I've never threatened to take the house away. My grandchildren need a safe home. However, I did state that a reduced rent would be fair. Normally, I could easily get $3500/mo for the house and while we never got to that discussion before I was cut off from communication with my son, my intention was to only charge $2000/mo More than fair from my perspective. I have property insurance and expenses to maintain that property which is in a beautiful are of Southern California.

MrsWarren Sat 03-Oct-20 11:56:39

She is Jehovah Witness and I am Catholic, so she and her friends have often told me I'm going to hell

Yeah, I’m having doubts now because this absolutely did not happen. Jehova’s witnesses don’t believe in hell so there is no way your DIL or her friends would have said this to you.

JGran Sat 03-Oct-20 11:49:03

Smileless2012 Thank you! I realize that it is very difficult not to inject your own experiences into mine and given a short written scenario it is hard to understand the full picture. I extended the offer to answer any questions for that reason, but I'm very new to this forum and I'm still figuring out how to make sure I'm giving as much info as possible. Just know that they have lived rent free now for many years and for many of those years I also paid full utilities, bought them two new vehicles, expanded the house ($250 thousand reno) when they needed more space. I even gave her $1,000 a month to just have her own spending money until roughly two years ago. The only reason I stopped that is that she was just giving it to her religious group and from day one I told them that it was intended for the house and kids. My son was getting $5,000 per month and is very likely making less now as I was paying generously. No car payments, no insurance payments and no fuel costs even for the car as he always filled it on my card, so they were not hard done by.
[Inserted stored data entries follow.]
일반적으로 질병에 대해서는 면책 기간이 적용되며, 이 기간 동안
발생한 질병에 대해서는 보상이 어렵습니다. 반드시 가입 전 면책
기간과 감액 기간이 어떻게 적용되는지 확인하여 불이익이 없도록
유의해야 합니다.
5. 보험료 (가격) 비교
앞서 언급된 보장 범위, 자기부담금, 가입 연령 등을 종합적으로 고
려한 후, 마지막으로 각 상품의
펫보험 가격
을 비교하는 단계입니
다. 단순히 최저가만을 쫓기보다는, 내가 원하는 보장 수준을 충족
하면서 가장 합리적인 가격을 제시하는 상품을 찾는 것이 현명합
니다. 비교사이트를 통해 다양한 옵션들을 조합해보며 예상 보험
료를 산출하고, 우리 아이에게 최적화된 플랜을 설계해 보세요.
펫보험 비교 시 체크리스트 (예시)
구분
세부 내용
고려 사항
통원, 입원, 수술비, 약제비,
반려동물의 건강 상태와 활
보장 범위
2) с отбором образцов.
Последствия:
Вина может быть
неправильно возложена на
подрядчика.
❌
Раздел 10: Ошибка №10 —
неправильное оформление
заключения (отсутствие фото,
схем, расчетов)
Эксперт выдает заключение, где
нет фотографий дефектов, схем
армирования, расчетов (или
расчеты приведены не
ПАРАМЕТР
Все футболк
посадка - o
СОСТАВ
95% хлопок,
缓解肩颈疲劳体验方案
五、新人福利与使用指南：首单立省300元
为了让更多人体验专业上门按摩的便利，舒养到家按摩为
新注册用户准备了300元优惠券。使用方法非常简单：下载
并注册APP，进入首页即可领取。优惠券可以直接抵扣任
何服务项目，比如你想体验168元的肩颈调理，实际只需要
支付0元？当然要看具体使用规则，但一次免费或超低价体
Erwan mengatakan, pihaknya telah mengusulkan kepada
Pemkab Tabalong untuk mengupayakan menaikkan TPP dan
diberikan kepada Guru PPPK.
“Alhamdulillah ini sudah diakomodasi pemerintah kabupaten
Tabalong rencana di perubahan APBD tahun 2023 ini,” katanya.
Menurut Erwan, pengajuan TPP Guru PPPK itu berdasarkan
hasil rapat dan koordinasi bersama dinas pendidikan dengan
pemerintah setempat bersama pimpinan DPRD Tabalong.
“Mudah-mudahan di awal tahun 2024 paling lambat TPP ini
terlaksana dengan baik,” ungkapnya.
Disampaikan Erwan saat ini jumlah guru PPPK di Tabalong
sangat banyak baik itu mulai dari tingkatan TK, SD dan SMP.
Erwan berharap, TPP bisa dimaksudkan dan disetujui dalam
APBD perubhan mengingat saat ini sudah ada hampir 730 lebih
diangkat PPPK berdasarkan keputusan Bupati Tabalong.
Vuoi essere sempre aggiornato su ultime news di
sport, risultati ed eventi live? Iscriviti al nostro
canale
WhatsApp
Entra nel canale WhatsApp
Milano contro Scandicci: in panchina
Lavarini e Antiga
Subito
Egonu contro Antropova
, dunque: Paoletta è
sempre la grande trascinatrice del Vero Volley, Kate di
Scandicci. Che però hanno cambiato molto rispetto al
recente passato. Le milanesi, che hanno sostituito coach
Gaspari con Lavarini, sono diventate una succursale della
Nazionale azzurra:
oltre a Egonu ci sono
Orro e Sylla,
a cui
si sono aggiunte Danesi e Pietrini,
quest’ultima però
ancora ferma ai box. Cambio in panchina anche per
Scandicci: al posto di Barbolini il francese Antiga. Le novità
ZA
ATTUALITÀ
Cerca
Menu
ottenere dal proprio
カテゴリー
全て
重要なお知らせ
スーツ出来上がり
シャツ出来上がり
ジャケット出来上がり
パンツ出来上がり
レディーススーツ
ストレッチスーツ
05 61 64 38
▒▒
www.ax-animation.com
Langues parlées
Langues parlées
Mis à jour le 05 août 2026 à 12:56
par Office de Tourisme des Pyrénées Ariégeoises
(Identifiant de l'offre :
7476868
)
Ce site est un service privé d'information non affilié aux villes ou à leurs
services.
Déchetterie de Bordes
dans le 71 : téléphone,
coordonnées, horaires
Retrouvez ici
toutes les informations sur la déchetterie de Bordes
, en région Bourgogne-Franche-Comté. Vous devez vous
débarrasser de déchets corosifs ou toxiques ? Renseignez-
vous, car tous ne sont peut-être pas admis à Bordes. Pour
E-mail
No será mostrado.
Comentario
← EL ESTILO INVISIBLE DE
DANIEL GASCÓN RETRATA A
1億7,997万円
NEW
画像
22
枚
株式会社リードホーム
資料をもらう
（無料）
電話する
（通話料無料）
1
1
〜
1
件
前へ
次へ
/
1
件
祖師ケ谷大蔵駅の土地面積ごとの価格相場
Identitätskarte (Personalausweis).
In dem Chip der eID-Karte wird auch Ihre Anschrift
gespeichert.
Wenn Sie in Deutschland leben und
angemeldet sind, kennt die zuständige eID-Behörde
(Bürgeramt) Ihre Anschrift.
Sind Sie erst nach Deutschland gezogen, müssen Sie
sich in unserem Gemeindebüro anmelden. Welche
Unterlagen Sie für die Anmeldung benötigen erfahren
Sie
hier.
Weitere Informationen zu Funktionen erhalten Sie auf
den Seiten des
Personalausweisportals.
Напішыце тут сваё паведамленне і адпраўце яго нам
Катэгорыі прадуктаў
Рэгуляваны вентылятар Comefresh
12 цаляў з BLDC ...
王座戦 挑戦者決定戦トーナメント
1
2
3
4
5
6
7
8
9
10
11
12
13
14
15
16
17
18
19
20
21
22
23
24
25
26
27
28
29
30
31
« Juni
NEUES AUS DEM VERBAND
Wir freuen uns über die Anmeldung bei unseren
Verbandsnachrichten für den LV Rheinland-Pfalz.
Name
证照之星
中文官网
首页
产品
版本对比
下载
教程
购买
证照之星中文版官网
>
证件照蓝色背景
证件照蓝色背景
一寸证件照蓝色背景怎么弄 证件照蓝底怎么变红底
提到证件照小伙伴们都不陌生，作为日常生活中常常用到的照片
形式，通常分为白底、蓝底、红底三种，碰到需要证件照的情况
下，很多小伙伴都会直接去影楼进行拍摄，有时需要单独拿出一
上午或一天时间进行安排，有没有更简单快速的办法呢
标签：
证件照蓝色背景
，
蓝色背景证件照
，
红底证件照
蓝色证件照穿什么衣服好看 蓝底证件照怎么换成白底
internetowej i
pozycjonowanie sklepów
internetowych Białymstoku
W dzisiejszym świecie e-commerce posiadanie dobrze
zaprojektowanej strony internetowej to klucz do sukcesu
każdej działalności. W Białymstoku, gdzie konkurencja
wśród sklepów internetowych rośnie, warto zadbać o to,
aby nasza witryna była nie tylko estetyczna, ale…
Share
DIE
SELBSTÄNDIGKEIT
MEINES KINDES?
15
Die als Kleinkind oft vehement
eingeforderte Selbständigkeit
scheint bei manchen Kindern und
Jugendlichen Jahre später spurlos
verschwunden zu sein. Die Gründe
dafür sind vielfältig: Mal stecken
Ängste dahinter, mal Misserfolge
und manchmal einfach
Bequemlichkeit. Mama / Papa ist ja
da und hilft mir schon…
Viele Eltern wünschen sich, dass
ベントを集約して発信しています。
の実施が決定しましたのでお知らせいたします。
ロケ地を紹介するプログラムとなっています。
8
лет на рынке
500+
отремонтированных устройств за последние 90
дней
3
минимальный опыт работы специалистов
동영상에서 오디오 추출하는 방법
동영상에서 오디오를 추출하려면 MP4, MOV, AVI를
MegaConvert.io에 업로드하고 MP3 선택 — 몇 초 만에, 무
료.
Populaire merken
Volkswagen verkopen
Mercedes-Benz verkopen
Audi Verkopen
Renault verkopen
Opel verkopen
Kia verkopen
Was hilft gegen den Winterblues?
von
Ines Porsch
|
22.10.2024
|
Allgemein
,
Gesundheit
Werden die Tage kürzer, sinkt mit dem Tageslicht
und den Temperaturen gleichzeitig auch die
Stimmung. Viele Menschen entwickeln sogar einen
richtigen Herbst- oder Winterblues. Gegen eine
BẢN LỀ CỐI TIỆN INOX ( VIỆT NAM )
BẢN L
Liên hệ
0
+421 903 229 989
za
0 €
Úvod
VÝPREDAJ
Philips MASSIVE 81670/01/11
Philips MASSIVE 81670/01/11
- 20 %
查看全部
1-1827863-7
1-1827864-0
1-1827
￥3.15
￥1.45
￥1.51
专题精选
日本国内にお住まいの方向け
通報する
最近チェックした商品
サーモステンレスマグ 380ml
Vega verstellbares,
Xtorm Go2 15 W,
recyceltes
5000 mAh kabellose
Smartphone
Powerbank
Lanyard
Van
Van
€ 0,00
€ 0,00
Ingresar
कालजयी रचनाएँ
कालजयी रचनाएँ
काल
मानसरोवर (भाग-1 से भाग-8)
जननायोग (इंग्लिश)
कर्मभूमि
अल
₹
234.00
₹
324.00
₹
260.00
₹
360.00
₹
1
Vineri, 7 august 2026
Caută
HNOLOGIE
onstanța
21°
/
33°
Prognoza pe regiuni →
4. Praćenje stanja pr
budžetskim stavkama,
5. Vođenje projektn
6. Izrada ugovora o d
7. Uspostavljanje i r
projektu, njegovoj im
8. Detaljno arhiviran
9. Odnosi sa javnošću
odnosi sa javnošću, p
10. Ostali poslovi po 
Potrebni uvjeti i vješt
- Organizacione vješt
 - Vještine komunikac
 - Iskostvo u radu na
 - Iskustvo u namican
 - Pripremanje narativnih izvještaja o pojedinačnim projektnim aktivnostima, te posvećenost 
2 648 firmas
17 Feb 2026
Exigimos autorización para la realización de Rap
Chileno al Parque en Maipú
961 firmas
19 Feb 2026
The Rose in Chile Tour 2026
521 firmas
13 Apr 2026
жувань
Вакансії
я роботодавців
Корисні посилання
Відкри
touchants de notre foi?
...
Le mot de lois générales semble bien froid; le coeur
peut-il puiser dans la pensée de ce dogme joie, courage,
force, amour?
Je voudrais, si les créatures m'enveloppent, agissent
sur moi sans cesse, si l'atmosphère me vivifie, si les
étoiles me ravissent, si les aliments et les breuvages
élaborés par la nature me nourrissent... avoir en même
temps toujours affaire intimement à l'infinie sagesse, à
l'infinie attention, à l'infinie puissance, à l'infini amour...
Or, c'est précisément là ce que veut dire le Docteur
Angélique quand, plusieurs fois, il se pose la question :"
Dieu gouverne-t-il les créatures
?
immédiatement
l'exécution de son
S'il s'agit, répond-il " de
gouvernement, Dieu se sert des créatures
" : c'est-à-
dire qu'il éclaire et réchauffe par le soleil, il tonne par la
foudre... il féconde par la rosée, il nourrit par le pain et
Still really are not now if they spent wisely.

OceanMama Sat 03-Oct-20 11:48:41

Jehovah's Witnesses do not believe in hell as most of Christianity teaches it, so a witness would not tell you that you are going to hell. They believe the dead simple cease to exist if not resurrected later.

So it seems that your son was given the house rent free as part of an employment package? Since he has ceased that employment, it is reasonable that the free rent would cease. From what you have described, any expectation that the house should be signed over to him is wrong on his part. Is it possible there has been some miscommunication or lack of clarity here? This is a very sad situation. Whatever you choose to do with your property is entirely your decision to make, assuming there were no verbal promises made that have been gone back on. I'm sorry you are going through this. I'm sure it breaks your heart.

Smileless2012 Sat 03-Oct-20 11:46:58

That's exactly what I thought JGran even the most innocuous message can and will be used against you if that's the overall intention. "I hope to see you soon" is "pressuring them"shock; ridiculous.

Not being "allowed" to help your d.i.l's homeless blind sister or her mother who sounds as if her living conditions are appalling to say the leastshock.

As you have been estranged, have you thought about helping them anyway?